A new report, Carb-Cutting Shoppers, from US-based Information Resources Inc. (IRI), shows that nearly 26 million North Americans have taken to low-carb diets such as Atkins over the past 12 months.
More importantly, perhaps, for the future of the low-carb sector, the report suggests that nearly 2.5 per cent of Americans have also attempted to informally lower their carb consumption - a niche waiting to be exploited by both the consumer packaged goods (CPG) and retail sectors.
The report shows that there are in fact three types of product which have benefited from the low-carb fad: naturally low-carb product categories, including eggs and meats, as well as no/low/reduced sugar categories like bottled water and diet soft drinks; reduced-carb brands from speciality manufacturers such as Atkins; and reduced-carb brands from leading food/beverage manufacturers like Unilever or Kraft.

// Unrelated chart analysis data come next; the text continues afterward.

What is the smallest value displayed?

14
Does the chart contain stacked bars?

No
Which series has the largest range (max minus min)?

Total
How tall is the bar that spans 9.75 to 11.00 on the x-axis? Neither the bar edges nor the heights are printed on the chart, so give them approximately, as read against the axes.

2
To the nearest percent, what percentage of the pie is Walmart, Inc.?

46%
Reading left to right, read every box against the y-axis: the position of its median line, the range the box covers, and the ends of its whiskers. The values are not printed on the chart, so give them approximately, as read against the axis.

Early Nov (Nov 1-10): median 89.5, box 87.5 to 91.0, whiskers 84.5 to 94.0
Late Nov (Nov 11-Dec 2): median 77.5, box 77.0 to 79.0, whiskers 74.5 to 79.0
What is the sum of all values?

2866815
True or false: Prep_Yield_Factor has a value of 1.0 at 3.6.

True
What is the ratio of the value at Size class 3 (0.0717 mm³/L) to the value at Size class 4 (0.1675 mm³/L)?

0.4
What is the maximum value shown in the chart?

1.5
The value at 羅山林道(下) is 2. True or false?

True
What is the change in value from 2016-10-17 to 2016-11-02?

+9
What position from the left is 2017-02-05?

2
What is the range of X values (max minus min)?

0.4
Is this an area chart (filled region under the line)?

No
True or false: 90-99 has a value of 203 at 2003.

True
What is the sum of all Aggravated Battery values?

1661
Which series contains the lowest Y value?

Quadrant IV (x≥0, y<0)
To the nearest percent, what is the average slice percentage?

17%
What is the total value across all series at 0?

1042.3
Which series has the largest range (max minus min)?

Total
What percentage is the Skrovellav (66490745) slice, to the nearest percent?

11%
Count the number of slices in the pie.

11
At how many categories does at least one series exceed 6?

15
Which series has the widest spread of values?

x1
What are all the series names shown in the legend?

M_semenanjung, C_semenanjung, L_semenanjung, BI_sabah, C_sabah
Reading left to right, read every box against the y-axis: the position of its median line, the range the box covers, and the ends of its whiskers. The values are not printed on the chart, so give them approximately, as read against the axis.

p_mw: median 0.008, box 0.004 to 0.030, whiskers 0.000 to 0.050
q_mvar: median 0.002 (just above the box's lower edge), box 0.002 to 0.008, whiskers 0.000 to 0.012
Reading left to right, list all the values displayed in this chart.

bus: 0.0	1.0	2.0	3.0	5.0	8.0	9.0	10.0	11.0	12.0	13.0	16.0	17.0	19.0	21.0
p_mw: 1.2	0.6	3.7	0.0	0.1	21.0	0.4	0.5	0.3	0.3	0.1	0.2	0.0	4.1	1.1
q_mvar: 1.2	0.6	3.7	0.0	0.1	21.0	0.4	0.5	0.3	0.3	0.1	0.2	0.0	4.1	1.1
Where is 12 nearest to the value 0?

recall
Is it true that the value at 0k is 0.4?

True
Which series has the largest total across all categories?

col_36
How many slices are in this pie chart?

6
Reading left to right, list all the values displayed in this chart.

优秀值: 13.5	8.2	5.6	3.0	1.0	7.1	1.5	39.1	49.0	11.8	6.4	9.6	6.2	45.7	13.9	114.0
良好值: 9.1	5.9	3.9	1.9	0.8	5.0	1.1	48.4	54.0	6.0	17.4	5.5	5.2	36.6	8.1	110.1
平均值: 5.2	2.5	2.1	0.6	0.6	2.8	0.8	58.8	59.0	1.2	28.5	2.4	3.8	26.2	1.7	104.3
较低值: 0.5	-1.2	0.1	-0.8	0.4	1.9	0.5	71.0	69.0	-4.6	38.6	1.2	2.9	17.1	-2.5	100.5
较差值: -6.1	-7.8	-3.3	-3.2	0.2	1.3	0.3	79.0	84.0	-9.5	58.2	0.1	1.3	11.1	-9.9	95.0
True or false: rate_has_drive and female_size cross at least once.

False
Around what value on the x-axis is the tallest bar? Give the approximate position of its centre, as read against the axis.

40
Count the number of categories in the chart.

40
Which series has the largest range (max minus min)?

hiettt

And the research also shows that the long-term benefits to the food industry need not be the exclusive reserve of specialist companies or major multinationals: sales of naturally low-carb products were up 5.8 per cent in the year to 13 June, compared to just 1.7 per cent for the food industry as a whole, the IRI data showed.
Nonetheless, it is the specialist low-carb brands segment which grown most rapidly - from nothing to $1.1 billion in under two years - and these products now account for 1 per cent of total food and beverage sales in the US - a growth rate that any company would envy, fuelled, of course, by an extremely high rate of product launches.
IRI said it was tracking sales of more than 80 low-carb brands in the US, with market leaders such as Atkins, Keto, and CarboRite continuing to grow their share (sales were up 181 per cent compared to last year) despite an increase in the number of brands launched by major food manufacturers over the past six months.
Nonetheless, these major players, whose low-carb products tend to be extensions of existing popular brands, have taken their share of the market from 44 per cent to 57 per cent over the past year.
Although naturally low-carb product categories and their low-carb branded rivals are still vying for consumer's attentions, research suggests consumers use the two product categories for entirely different purposes. The increase of nearly 6 per cent for naturally low carb products was built on growth for beverage, dinner and breakfast consumption products, whereas nearly 80 per cent of carb-branded activity growth was in snack meals and sweetened snacks and desserts.
All of which, of course, is still bad news for bakers, who have been among the hardest hit of all food producers by the low-carb fad. The IRI data suggests that while many consumers are not convinced by the need to pay extra for low-carb branded products, they are nonetheless ready to embrace the low-carb ethos and opt for other foods with reduced carbohydrate content.
So even those baked goods producers who have moved with the times and gone down the low-carb route to try and win back custom face continuing problems - unless they happen to be a major brand owner.